■ **Task description**:
Extract word for word the lines of the listing from its start to the line holding "Update on the Board Evaluation Action Plan", both ends kept; pictures are not part of the copy.

■ **Provided data**:
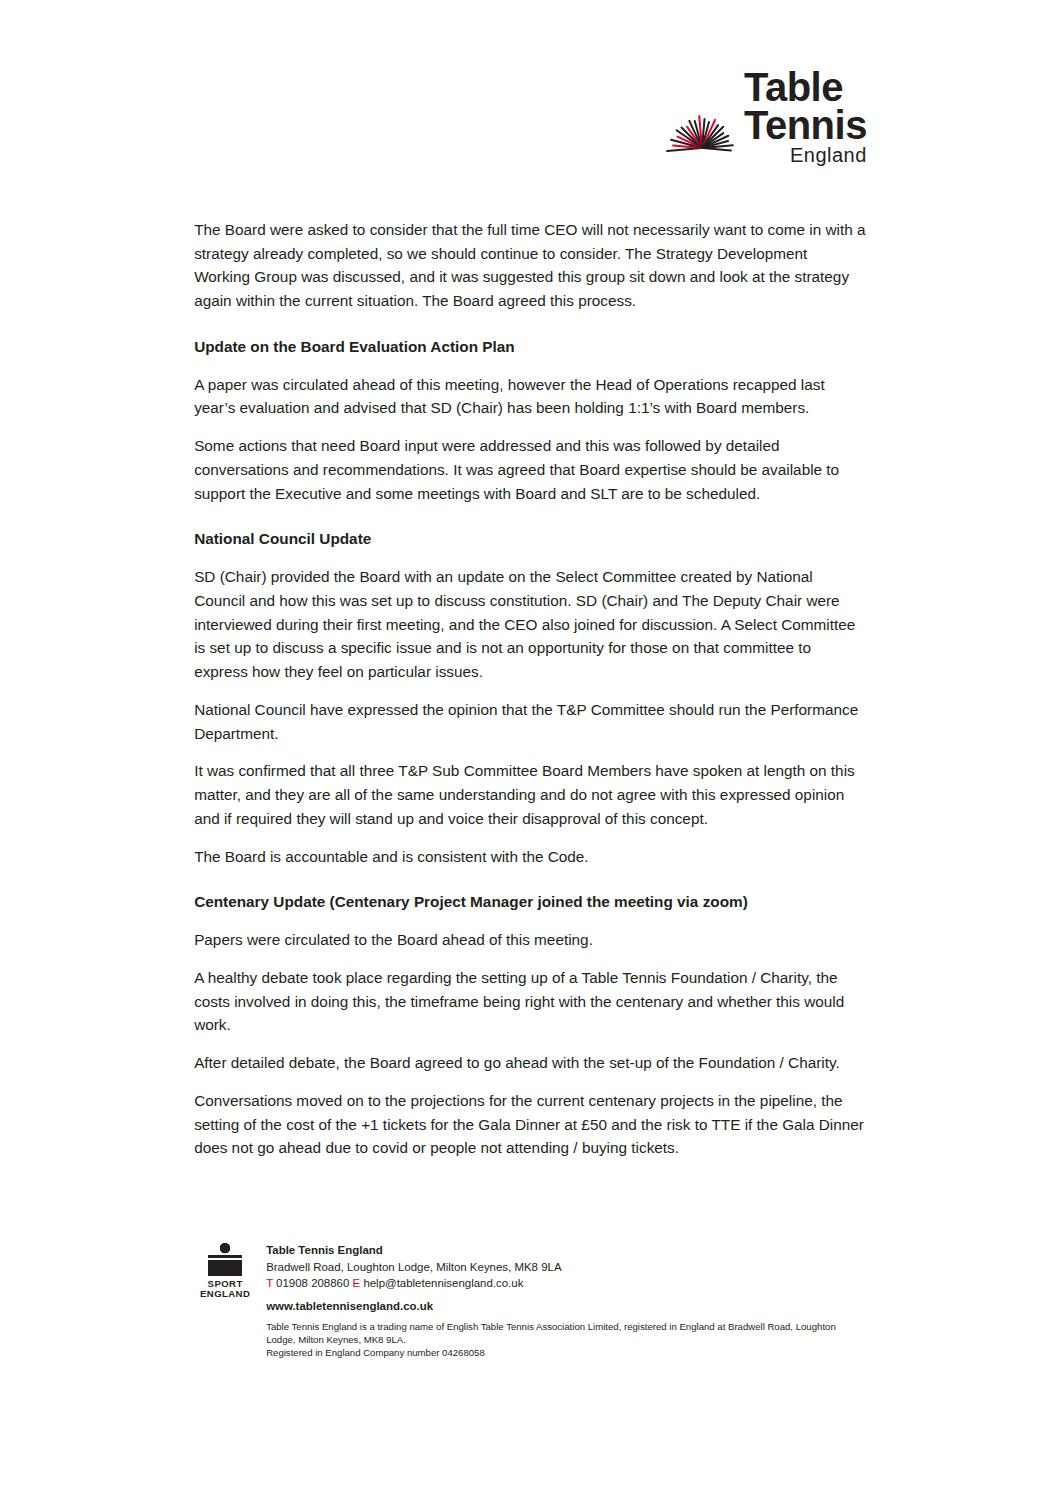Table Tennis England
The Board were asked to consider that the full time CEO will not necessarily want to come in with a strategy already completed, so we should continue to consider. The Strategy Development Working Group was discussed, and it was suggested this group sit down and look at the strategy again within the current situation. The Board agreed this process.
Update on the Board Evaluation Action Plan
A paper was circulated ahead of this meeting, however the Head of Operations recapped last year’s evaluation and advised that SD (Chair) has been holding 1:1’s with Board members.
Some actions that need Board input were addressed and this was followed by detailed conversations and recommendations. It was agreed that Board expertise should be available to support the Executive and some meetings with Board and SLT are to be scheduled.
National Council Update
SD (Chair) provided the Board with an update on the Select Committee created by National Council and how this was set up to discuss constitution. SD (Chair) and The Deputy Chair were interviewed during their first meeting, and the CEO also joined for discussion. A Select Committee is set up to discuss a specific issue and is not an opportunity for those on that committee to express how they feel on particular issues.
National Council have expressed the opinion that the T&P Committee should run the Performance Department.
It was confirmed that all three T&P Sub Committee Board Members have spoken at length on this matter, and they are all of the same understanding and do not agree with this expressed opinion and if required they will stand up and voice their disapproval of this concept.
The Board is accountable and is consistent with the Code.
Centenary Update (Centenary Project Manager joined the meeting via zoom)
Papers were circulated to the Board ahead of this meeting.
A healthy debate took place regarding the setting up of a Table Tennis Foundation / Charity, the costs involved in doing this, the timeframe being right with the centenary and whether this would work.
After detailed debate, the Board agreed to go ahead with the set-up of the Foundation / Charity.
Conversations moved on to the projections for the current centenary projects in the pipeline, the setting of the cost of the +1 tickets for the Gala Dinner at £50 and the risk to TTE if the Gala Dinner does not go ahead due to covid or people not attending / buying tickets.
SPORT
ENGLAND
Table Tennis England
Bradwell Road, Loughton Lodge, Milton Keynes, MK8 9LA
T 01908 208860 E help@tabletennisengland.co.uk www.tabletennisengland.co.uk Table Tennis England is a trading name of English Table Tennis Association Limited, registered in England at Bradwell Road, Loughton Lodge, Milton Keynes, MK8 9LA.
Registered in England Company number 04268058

■ **Solution for this problem**:
Table Tennis England
The Board were asked to consider that the full time CEO will not necessarily want to come in with a strategy already completed, so we should continue to consider. The Strategy Development Working Group was discussed, and it was suggested this group sit down and look at the strategy again within the current situation. The Board agreed this process.
Update on the Board Evaluation Action Plan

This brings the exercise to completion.